LISTING:
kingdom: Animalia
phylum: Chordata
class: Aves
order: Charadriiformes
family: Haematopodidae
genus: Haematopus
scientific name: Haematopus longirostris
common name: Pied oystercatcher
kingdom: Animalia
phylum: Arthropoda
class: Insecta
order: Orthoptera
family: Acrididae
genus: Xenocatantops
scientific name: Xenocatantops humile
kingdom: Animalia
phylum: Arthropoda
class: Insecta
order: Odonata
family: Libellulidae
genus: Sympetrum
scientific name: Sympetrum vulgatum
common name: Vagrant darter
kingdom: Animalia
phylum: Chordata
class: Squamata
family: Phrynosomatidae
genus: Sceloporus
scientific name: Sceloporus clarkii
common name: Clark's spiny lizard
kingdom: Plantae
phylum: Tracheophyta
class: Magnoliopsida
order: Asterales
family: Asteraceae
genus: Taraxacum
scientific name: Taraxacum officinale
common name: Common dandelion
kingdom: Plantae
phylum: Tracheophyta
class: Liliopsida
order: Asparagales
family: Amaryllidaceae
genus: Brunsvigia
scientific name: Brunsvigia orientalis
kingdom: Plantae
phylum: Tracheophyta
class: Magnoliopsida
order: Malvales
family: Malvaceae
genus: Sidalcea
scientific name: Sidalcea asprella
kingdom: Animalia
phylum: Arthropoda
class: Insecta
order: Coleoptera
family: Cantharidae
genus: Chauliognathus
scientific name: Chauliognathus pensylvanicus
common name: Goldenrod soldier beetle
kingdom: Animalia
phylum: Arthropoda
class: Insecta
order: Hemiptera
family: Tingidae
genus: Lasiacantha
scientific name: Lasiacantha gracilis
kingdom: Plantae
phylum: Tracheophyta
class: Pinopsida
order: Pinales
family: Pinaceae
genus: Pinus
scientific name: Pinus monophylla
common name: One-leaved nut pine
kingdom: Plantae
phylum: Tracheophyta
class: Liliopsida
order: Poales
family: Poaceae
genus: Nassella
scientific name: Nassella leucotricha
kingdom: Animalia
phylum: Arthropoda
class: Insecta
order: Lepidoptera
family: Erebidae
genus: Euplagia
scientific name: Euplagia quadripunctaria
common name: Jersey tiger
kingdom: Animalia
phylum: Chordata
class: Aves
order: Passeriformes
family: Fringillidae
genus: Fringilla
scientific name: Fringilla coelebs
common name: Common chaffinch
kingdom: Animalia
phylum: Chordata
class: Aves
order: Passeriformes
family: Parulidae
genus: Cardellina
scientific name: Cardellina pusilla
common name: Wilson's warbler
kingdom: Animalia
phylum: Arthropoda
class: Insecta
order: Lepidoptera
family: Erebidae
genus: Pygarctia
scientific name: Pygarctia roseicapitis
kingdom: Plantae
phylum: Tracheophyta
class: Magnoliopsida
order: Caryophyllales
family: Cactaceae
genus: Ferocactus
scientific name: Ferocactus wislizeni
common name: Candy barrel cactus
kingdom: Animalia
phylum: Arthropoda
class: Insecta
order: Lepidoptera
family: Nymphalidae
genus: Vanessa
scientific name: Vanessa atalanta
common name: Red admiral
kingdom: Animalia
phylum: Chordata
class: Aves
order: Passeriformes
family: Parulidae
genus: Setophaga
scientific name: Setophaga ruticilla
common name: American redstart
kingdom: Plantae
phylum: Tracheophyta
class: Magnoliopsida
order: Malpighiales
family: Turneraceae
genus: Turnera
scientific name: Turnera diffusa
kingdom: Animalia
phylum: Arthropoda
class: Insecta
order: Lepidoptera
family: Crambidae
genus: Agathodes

DIRECTIONS FOR THIS TASK: Recast all the items above as a two-column CSV with the headers "item" and "answer", one row per item. Put each field in double quotes and replace line breaks with spaces.

THE RESULT:
item,answer
"kingdom:","Animalia"
"phylum:","Chordata"
"class:","Aves"
"order:","Charadriiformes"
"family:","Haematopodidae"
"genus:","Haematopus"
"scientific name:","Haematopus longirostris"
"common name:","Pied oystercatcher"
"kingdom:","Animalia"
"phylum:","Arthropoda"
"class:","Insecta"
"order:","Orthoptera"
"family:","Acrididae"
"genus:","Xenocatantops"
"scientific name:","Xenocatantops humile"
"kingdom:","Animalia"
"phylum:","Arthropoda"
"class:","Insecta"
"order:","Odonata"
"family:","Libellulidae"
"genus:","Sympetrum"
"scientific name:","Sympetrum vulgatum"
"common name:","Vagrant darter"
"kingdom:","Animalia"
"phylum:","Chordata"
"class:","Squamata"
"family:","Phrynosomatidae"
"genus:","Sceloporus"
"scientific name:","Sceloporus clarkii"
"common name:","Clark's spiny lizard"
"kingdom:","Plantae"
"phylum:","Tracheophyta"
"class:","Magnoliopsida"
"order:","Asterales"
"family:","Asteraceae"
"genus:","Taraxacum"
"scientific name:","Taraxacum officinale"
"common name:","Common dandelion"
"kingdom:","Plantae"
"phylum:","Tracheophyta"
"class:","Liliopsida"
"order:","Asparagales"
"family:","Amaryllidaceae"
"genus:","Brunsvigia"
"scientific name:","Brunsvigia orientalis"
"kingdom:","Plantae"
"phylum:","Tracheophyta"
"class:","Magnoliopsida"
"order:","Malvales"
"family:","Malvaceae"
"genus:","Sidalcea"
"scientific name:","Sidalcea asprella"
"kingdom:","Animalia"
"phylum:","Arthropoda"
"class:","Insecta"
"order:","Coleoptera"
"family:","Cantharidae"
"genus:","Chauliognathus"
"scientific name:","Chauliognathus pensylvanicus"
"common name:","Goldenrod soldier beetle"
"kingdom:","Animalia"
"phylum:","Arthropoda"
"class:","Insecta"
"order:","Hemiptera"
"family:","Tingidae"
"genus:","Lasiacantha"
"scientific name:","Lasiacantha gracilis"
"kingdom:","Plantae"
"phylum:","Tracheophyta"
"class:","Pinopsida"
"order:","Pinales"
"family:","Pinaceae"
"genus:","Pinus"
"scientific name:","Pinus monophylla"
"common name:","One-leaved nut pine"
"kingdom:","Plantae"
"phylum:","Tracheophyta"
"class:","Liliopsida"
"order:","Poales"
"family:","Poaceae"
"genus:","Nassella"
"scientific name:","Nassella leucotricha"
"kingdom:","Animalia"
"phylum:","Arthropoda"
"class:","Insecta"
"order:","Lepidoptera"
"family:","Erebidae"
"genus:","Euplagia"
"scientific name:","Euplagia quadripunctaria"
"common name:","Jersey tiger"
"kingdom:","Animalia"
"phylum:","Chordata"
"class:","Aves"
"order:","Passeriformes"
"family:","Fringillidae"
"genus:","Fringilla"
"scientific name:","Fringilla coelebs"
"common name:","Common chaffinch"
"kingdom:","Animalia"
"phylum:","Chordata"
"class:","Aves"
"order:","Passeriformes"
"family:","Parulidae"
"genus:","Cardellina"
"scientific name:","Cardellina pusilla"
"common name:","Wilson's warbler"
"kingdom:","Animalia"
"phylum:","Arthropoda"
"class:","Insecta"
"order:","Lepidoptera"
"family:","Erebidae"
"genus:","Pygarctia"
"scientific name:","Pygarctia roseicapitis"
"kingdom:","Plantae"
"phylum:","Tracheophyta"
"class:","Magnoliopsida"
"order:","Caryophyllales"
"family:","Cactaceae"
"genus:","Ferocactus"
"scientific name:","Ferocactus wislizeni"
"common name:","Candy barrel cactus"
"kingdom:","Animalia"
"phylum:","Arthropoda"
"class:","Insecta"
"order:","Lepidoptera"
"family:","Nymphalidae"
"genus:","Vanessa"
"scientific name:","Vanessa atalanta"
"common name:","Red admiral"
"kingdom:","Animalia"
"phylum:","Chordata"
"class:","Aves"
"order:","Passeriformes"
"family:","Parulidae"
"genus:","Setophaga"
"scientific name:","Setophaga ruticilla"
"common name:","American redstart"
"kingdom:","Plantae"
"phylum:","Tracheophyta"
"class:","Magnoliopsida"
"order:","Malpighiales"
"family:","Turneraceae"
"genus:","Turnera"
"scientific name:","Turnera diffusa"
"kingdom:","Animalia"
"phylum:","Arthropoda"
"class:","Insecta"
"order:","Lepidoptera"
"family:","Crambidae"
"genus:","Agathodes"